WORK INSTRUCTION: Beginning with the line that holds "52: (1035, 70, 2.22)" and ending with the last line below, repeat each line exactly, leaving any pictures out.

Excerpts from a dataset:

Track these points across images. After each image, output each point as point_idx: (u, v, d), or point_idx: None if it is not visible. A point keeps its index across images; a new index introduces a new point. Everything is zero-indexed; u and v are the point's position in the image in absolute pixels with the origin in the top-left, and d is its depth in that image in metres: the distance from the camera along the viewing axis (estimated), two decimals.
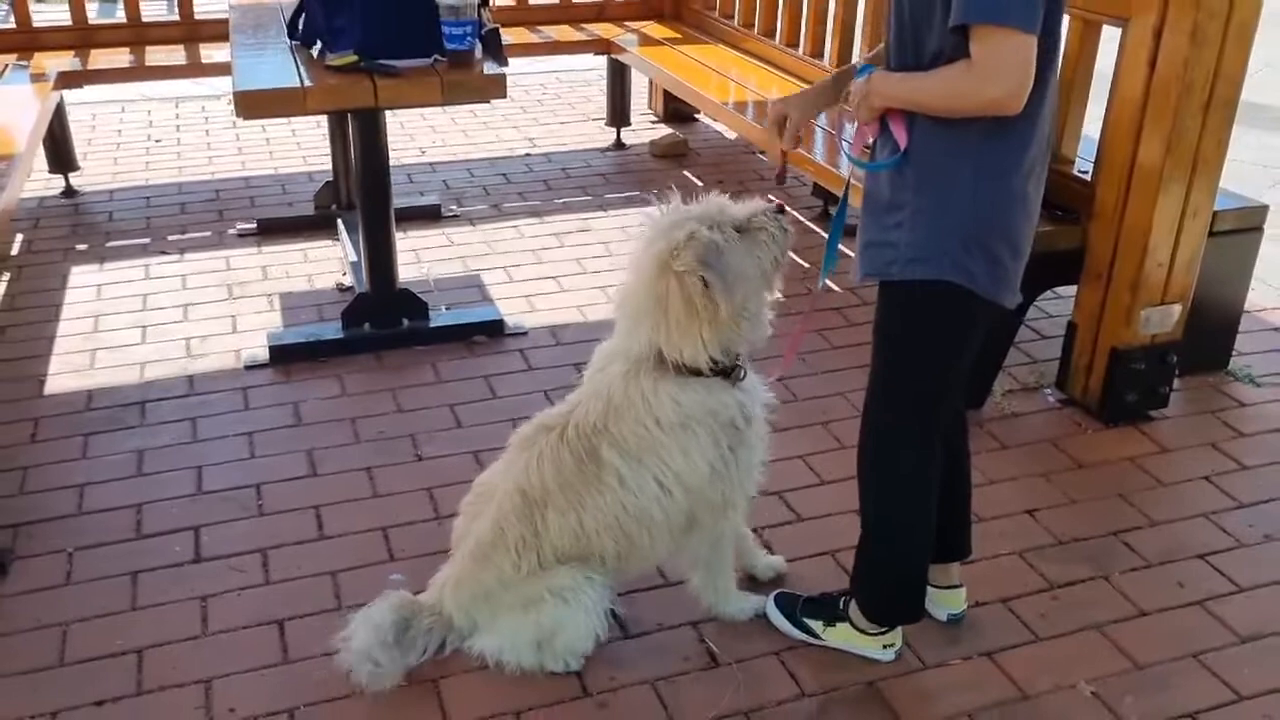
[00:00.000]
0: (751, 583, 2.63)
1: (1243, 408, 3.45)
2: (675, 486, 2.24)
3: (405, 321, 3.73)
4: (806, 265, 4.30)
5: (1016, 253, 2.07)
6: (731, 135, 5.85)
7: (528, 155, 5.62)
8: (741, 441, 2.27)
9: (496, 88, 3.26)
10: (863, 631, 2.40)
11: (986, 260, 2.02)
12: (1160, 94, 2.96)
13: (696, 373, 2.18)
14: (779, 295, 2.28)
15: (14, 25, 5.18)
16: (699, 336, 2.13)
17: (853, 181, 2.31)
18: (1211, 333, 3.55)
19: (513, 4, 5.82)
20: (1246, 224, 3.43)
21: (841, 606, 2.42)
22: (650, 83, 6.23)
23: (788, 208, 2.24)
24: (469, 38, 3.24)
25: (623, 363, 2.23)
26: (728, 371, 2.22)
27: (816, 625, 2.44)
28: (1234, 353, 3.68)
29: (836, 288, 4.09)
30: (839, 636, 2.42)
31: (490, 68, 3.33)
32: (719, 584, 2.48)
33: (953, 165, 1.98)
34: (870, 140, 2.16)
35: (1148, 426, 3.33)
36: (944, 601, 2.51)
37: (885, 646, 2.40)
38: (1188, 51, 2.86)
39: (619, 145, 5.75)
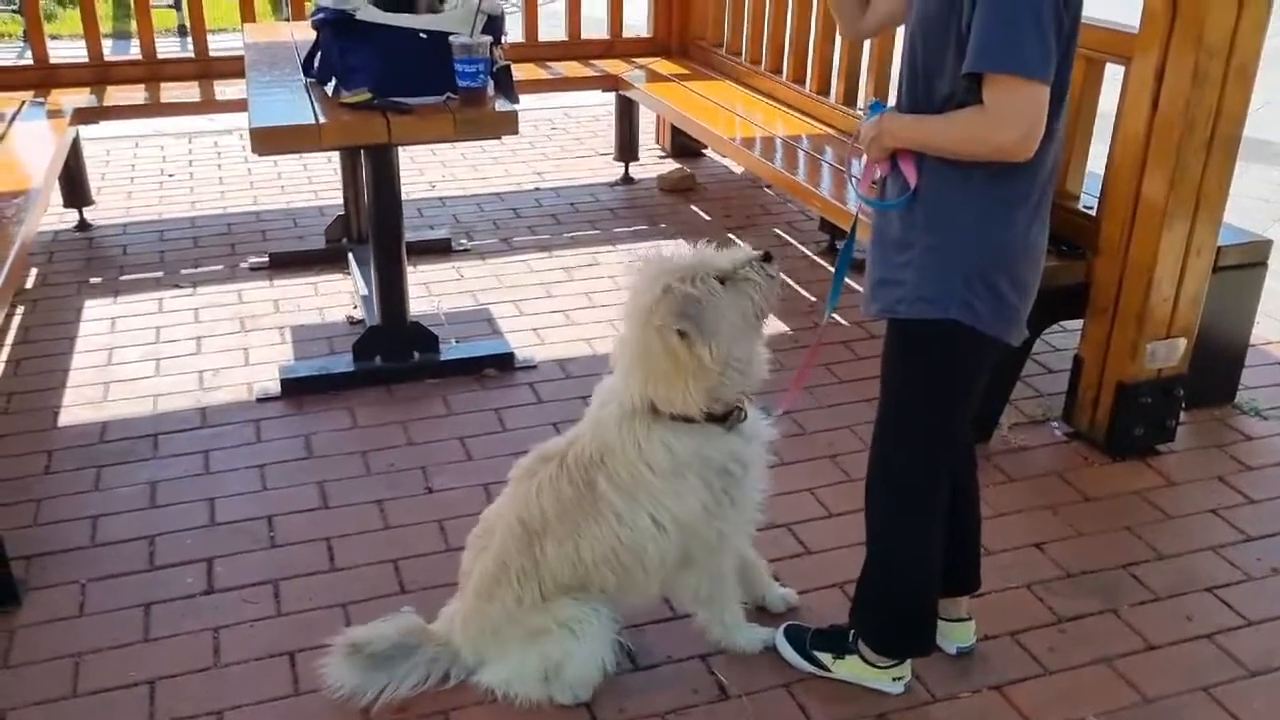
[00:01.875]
0: (763, 615, 2.64)
1: (1249, 441, 3.46)
2: (670, 524, 2.25)
3: (416, 355, 3.76)
4: (813, 299, 4.35)
5: (1022, 292, 2.10)
6: (739, 170, 5.91)
7: (537, 190, 5.68)
8: (736, 484, 2.28)
9: (508, 124, 3.31)
10: (871, 664, 2.40)
11: (993, 299, 2.05)
12: (1163, 132, 2.99)
13: (690, 419, 2.19)
14: (787, 330, 2.29)
15: (31, 62, 5.27)
16: (685, 388, 2.14)
17: (860, 218, 2.34)
18: (1218, 367, 3.57)
19: (523, 41, 5.89)
20: (1251, 259, 3.46)
21: (851, 639, 2.43)
22: (658, 118, 6.30)
23: (774, 255, 2.24)
24: (481, 75, 3.29)
25: (618, 405, 2.25)
26: (723, 417, 2.23)
27: (826, 658, 2.45)
28: (1241, 386, 3.70)
29: (844, 321, 4.12)
30: (848, 669, 2.43)
31: (502, 104, 3.38)
32: (725, 618, 2.48)
33: (960, 206, 2.02)
34: (879, 177, 2.19)
35: (1155, 460, 3.34)
36: (953, 635, 2.52)
37: (895, 679, 2.41)
38: (1189, 91, 2.90)
39: (627, 180, 5.81)
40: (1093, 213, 3.32)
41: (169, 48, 7.38)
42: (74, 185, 5.03)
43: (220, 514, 3.01)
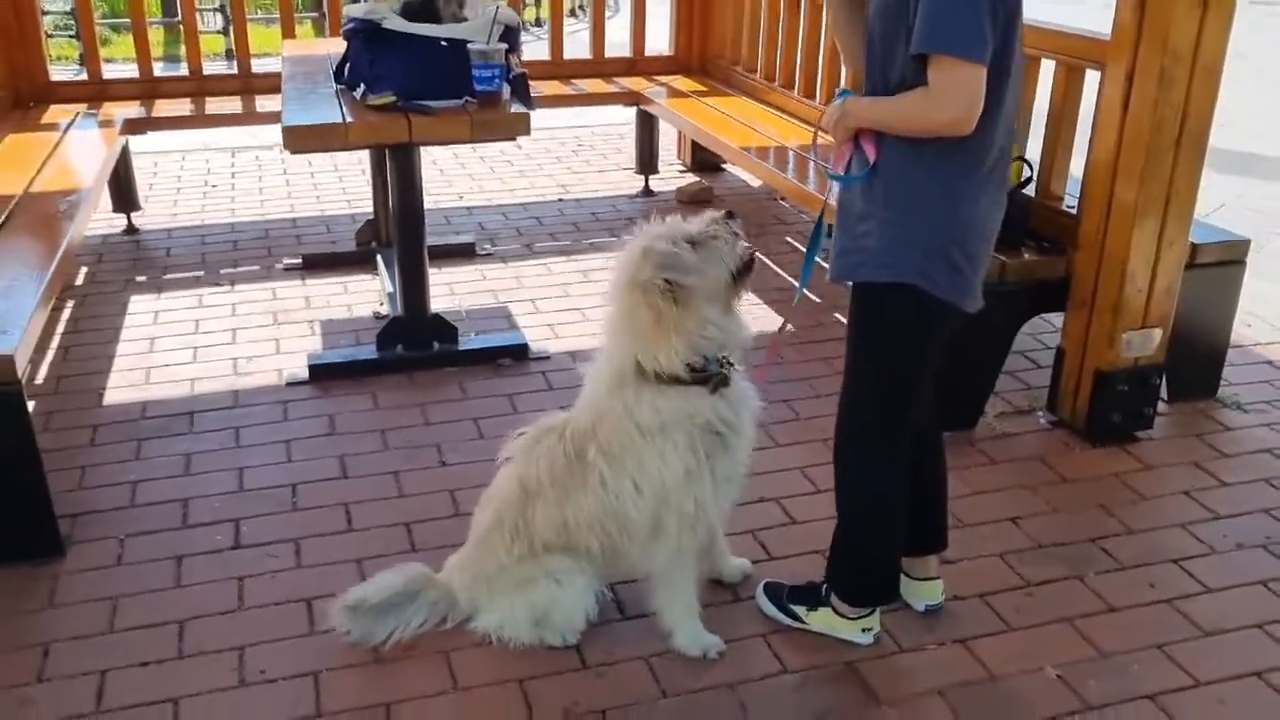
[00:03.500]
0: (720, 587, 2.79)
1: (1228, 431, 3.60)
2: (647, 489, 2.41)
3: (436, 345, 3.99)
4: (819, 300, 4.54)
5: (973, 263, 2.29)
6: (756, 183, 6.12)
7: (560, 201, 5.92)
8: (722, 448, 2.43)
9: (521, 125, 3.55)
10: (843, 616, 2.58)
11: (946, 267, 2.24)
12: (1133, 132, 3.17)
13: (676, 380, 2.37)
14: (792, 328, 2.44)
15: (86, 78, 5.61)
16: (668, 343, 2.31)
17: (829, 202, 2.54)
18: (1200, 361, 3.72)
19: (549, 59, 6.16)
20: (1229, 257, 3.61)
21: (823, 593, 2.61)
22: (679, 134, 6.53)
23: (736, 213, 2.42)
24: (497, 80, 3.54)
25: (608, 377, 2.44)
26: (706, 379, 2.40)
27: (801, 610, 2.63)
28: (1224, 382, 3.84)
29: (842, 319, 4.30)
30: (820, 620, 2.61)
31: (516, 108, 3.62)
32: (678, 604, 2.54)
33: (915, 181, 2.21)
34: (847, 159, 2.39)
35: (1134, 446, 3.49)
36: (921, 593, 2.69)
37: (864, 630, 2.58)
38: (1156, 92, 3.08)
39: (647, 192, 6.04)
40: (1074, 211, 3.49)
41: (215, 69, 7.73)
42: (123, 192, 5.34)
43: (248, 481, 3.25)
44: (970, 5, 2.01)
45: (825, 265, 2.48)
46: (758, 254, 2.47)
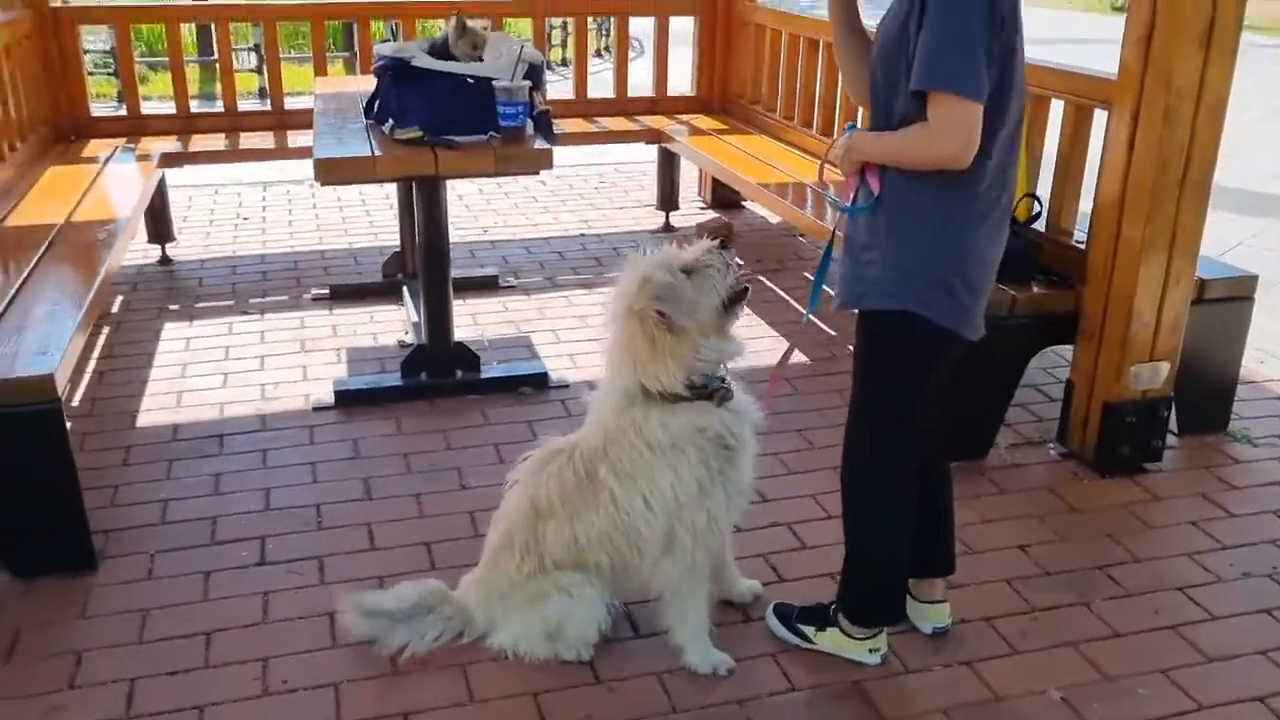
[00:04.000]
0: (731, 607, 2.85)
1: (1237, 464, 3.65)
2: (659, 504, 2.49)
3: (459, 372, 4.10)
4: (834, 334, 4.62)
5: (973, 293, 2.36)
6: (774, 220, 6.22)
7: (582, 236, 6.04)
8: (730, 462, 2.52)
9: (544, 160, 3.67)
10: (850, 637, 2.64)
11: (946, 295, 2.32)
12: (1139, 170, 3.25)
13: (680, 398, 2.46)
14: (807, 360, 2.50)
15: (125, 113, 5.79)
16: (665, 366, 2.41)
17: (837, 233, 2.63)
18: (1210, 395, 3.77)
19: (573, 98, 6.31)
20: (1237, 292, 3.68)
21: (832, 613, 2.68)
22: (700, 172, 6.66)
23: (729, 243, 2.52)
24: (521, 116, 3.66)
25: (613, 399, 2.53)
26: (709, 394, 2.49)
27: (809, 630, 2.69)
28: (1235, 416, 3.89)
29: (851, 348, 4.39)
30: (828, 641, 2.67)
31: (539, 143, 3.74)
32: (689, 621, 2.60)
33: (915, 211, 2.30)
34: (854, 192, 2.49)
35: (1142, 478, 3.54)
36: (929, 615, 2.75)
37: (871, 650, 2.64)
38: (1161, 131, 3.16)
39: (668, 228, 6.16)
40: (1083, 246, 3.57)
41: (248, 106, 7.93)
42: (158, 224, 5.50)
43: (274, 501, 3.35)
44: (967, 45, 2.10)
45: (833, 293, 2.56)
46: (773, 286, 2.56)
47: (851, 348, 2.53)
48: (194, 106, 5.97)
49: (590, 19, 7.20)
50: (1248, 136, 9.65)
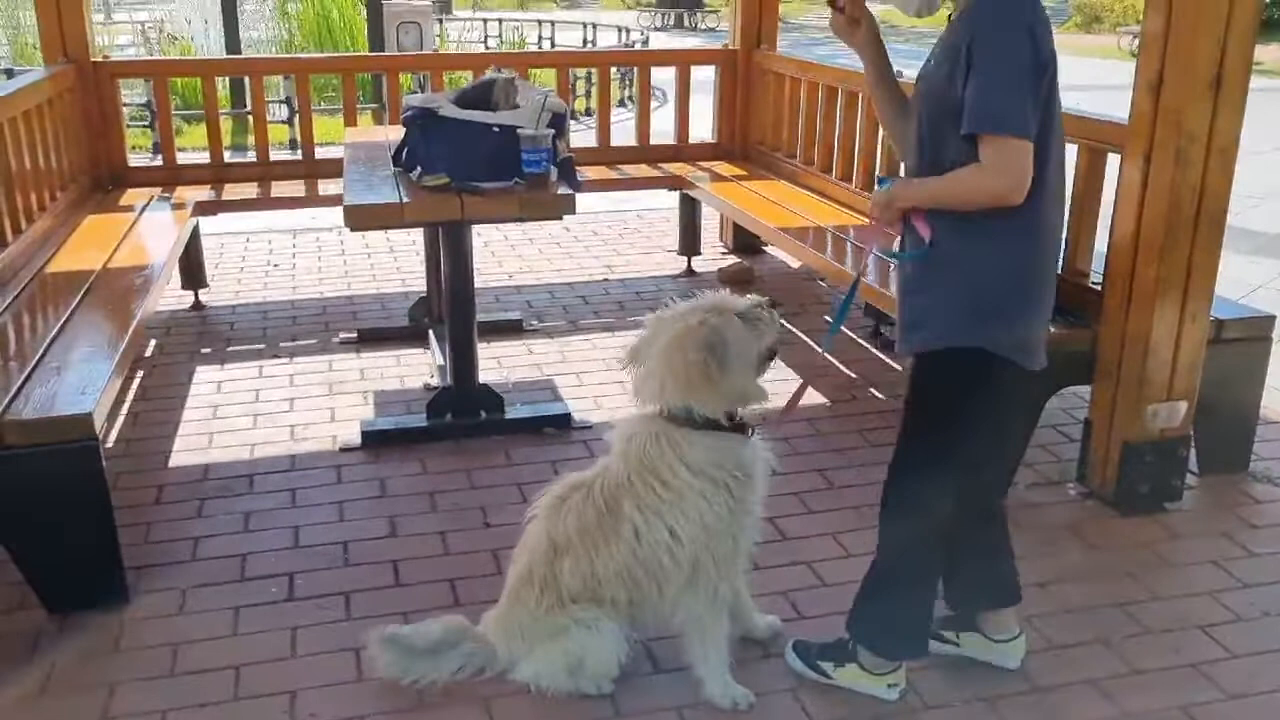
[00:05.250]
0: (751, 643, 2.88)
1: (1258, 504, 3.65)
2: (686, 533, 2.54)
3: (483, 414, 4.17)
4: (854, 376, 4.67)
5: (1030, 324, 2.44)
6: (796, 264, 6.29)
7: (605, 280, 6.13)
8: (751, 491, 2.59)
9: (567, 205, 3.76)
10: (869, 672, 2.67)
11: (1006, 329, 2.39)
12: (1152, 212, 3.30)
13: (715, 426, 2.54)
14: (826, 402, 2.58)
15: (161, 163, 5.96)
16: (710, 397, 2.50)
17: (861, 279, 2.71)
18: (1229, 435, 3.79)
19: (596, 145, 6.43)
20: (1254, 333, 3.70)
21: (850, 649, 2.70)
22: (720, 216, 6.75)
23: (780, 304, 2.65)
24: (544, 163, 3.76)
25: (645, 427, 2.59)
26: (744, 427, 2.58)
27: (828, 666, 2.72)
28: (1255, 456, 3.90)
29: (879, 394, 4.44)
30: (848, 677, 2.70)
31: (563, 190, 3.83)
32: (711, 656, 2.64)
33: (969, 248, 2.37)
34: (898, 239, 2.55)
35: (1163, 517, 3.55)
36: (1013, 651, 2.78)
37: (889, 686, 2.66)
38: (1173, 172, 3.22)
39: (690, 272, 6.24)
40: (1099, 287, 3.61)
41: (280, 157, 8.11)
42: (192, 270, 5.63)
43: (303, 539, 3.41)
44: (1017, 88, 2.20)
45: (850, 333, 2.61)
46: (793, 328, 2.65)
47: (874, 391, 2.58)
48: (227, 157, 6.13)
49: (613, 69, 7.33)
50: (1275, 180, 9.68)
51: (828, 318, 5.48)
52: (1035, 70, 2.22)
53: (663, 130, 6.73)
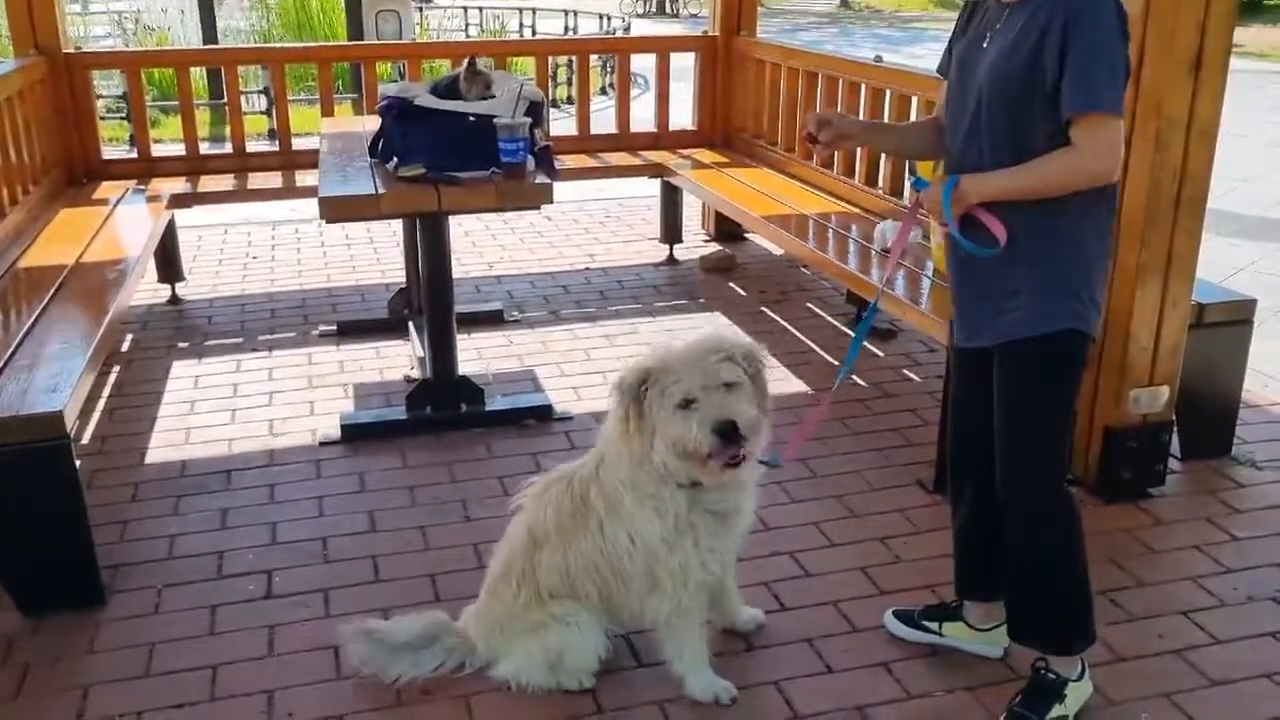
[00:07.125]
0: (733, 636, 2.87)
1: (1241, 488, 3.65)
2: (640, 541, 2.51)
3: (463, 406, 4.13)
4: (834, 363, 4.65)
5: (1103, 297, 2.44)
6: (778, 252, 6.26)
7: (586, 269, 6.09)
8: (723, 524, 2.52)
9: (544, 195, 3.72)
10: (974, 628, 2.76)
11: (1092, 306, 2.39)
12: (1133, 195, 3.28)
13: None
14: (806, 389, 2.55)
15: (136, 155, 5.89)
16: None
17: (879, 300, 2.72)
18: (1212, 419, 3.79)
19: (576, 134, 6.39)
20: (1236, 317, 3.70)
21: (952, 607, 2.79)
22: (703, 206, 6.71)
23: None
24: (522, 152, 3.71)
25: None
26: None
27: (934, 625, 2.80)
28: (1239, 440, 3.89)
29: (862, 382, 4.42)
30: (954, 632, 2.78)
31: (540, 179, 3.79)
32: (686, 653, 2.61)
33: (1058, 237, 2.33)
34: (954, 234, 2.45)
35: (1147, 503, 3.54)
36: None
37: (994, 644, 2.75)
38: (1152, 155, 3.21)
39: (671, 261, 6.20)
40: None
41: (257, 148, 8.03)
42: (168, 263, 5.57)
43: (281, 535, 3.37)
44: (1112, 67, 2.18)
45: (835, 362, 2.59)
46: (775, 316, 2.61)
47: (855, 378, 2.55)
48: (207, 148, 6.07)
49: (594, 57, 7.28)
50: (1257, 163, 9.71)
51: (810, 304, 5.46)
52: (1126, 46, 2.22)
53: (643, 118, 6.69)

EXERCISE ANSWER:
52: (1035, 70, 2.22)
53: (663, 130, 6.73)
[00:07.125]
0: (733, 636, 2.87)
1: (1241, 488, 3.65)
2: (640, 541, 2.51)
3: (463, 406, 4.13)
4: (834, 363, 4.65)
5: (1103, 297, 2.44)
6: (778, 252, 6.26)
7: (586, 269, 6.09)
8: (723, 524, 2.52)
9: (544, 195, 3.72)
10: (974, 628, 2.76)
11: (1092, 306, 2.39)
12: (1133, 195, 3.28)
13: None
14: (806, 389, 2.55)
15: (136, 155, 5.89)
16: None
17: (879, 300, 2.72)
18: (1212, 419, 3.79)
19: (576, 134, 6.39)
20: (1236, 317, 3.70)
21: (952, 607, 2.79)
22: (703, 206, 6.71)
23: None
24: (522, 152, 3.71)
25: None
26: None
27: (934, 625, 2.80)
28: (1239, 440, 3.89)
29: (862, 382, 4.42)
30: (954, 632, 2.78)
31: (540, 179, 3.79)
32: (686, 653, 2.61)
33: (1058, 237, 2.33)
34: (954, 234, 2.45)
35: (1147, 503, 3.54)
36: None
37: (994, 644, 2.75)
38: (1152, 155, 3.21)
39: (671, 261, 6.20)
40: None
41: (257, 148, 8.03)
42: (168, 263, 5.57)
43: (281, 535, 3.37)
44: (1112, 67, 2.18)
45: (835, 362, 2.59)
46: (775, 316, 2.61)
47: (855, 378, 2.55)
48: (207, 148, 6.07)
49: (594, 57, 7.28)
50: (1257, 163, 9.71)
51: (810, 304, 5.46)
52: (1126, 46, 2.22)
53: (643, 118, 6.69)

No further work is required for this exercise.